The federal government requires organizations to identify Personally Identifiable Information (PII) and Protected Health Information (PHI) and handle this information securely.
PII, which can be used to identify, contact, or locate an individual, includes name, birth date and place, mother’s maiden name, credit card numbers, Social Security number, driver’s license number and passport number. PHI is information related to health status, care, and payment.
Photos of the full face or recognizable features as well as biometric data, such as fingerprints, x-rays, cornea scans, voice signatures and hand scans, are all considered confidential.
PII is also information that can be used to trace an individual’s identity, either alone or when combined with other information linked to a specific individual.
Boarding passes, shipping labels, junk mail, sticky notes, returned checks and pay stubs all contain confidential details. Corporate confidential data includes sales and marketing strategies, financial statements, intellectual property and tax information.

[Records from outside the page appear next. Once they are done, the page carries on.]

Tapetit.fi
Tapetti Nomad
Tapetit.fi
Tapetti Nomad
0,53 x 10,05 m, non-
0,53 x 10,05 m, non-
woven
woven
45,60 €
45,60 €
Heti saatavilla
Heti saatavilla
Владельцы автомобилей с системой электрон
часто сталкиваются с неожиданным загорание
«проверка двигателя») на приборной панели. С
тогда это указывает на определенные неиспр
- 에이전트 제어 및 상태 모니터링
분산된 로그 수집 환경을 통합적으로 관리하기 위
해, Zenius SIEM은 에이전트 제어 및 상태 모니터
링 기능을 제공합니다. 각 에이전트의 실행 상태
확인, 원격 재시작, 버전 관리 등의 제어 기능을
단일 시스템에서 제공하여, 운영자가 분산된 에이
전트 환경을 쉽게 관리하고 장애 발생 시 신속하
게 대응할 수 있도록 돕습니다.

Social Security numbers, credit cards, and financial information are what thieves use most often to commit fraud or identity theft. These documents need to be vigorously protected.

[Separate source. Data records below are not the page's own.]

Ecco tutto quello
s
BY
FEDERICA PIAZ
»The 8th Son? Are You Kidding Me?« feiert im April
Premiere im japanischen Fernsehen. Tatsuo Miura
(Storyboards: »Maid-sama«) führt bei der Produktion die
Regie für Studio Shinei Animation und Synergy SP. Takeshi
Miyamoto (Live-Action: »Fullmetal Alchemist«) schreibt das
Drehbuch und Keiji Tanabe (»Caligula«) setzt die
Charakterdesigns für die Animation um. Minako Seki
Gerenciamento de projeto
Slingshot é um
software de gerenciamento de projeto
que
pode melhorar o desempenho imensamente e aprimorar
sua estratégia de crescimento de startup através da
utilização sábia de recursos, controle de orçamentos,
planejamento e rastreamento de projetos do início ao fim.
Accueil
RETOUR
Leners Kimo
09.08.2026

In earlier research, 53% of employees had received unencrypted, risky corporate data via email or email attachments and 21% said they had sent sensitive information by email without encryption. Research has also shown that employee error accounts for about 62% of data breaches today. PII is often found on computers, laptops, mobile devices, flash drives, disks, home computers and digital copiers.
Depending on the sector, different privacy laws govern how information is managed in the workplace. The new European Union's (EU) General Data Protection Regulation (GDPR), which went into effect in May 2018, strengthens individual privacy rights in different ways including the ‘right to be forgotten’. It increases data protection compliance and enforcement and applies to any organization anywhere in the world that handles data belonging to a person living in the EU.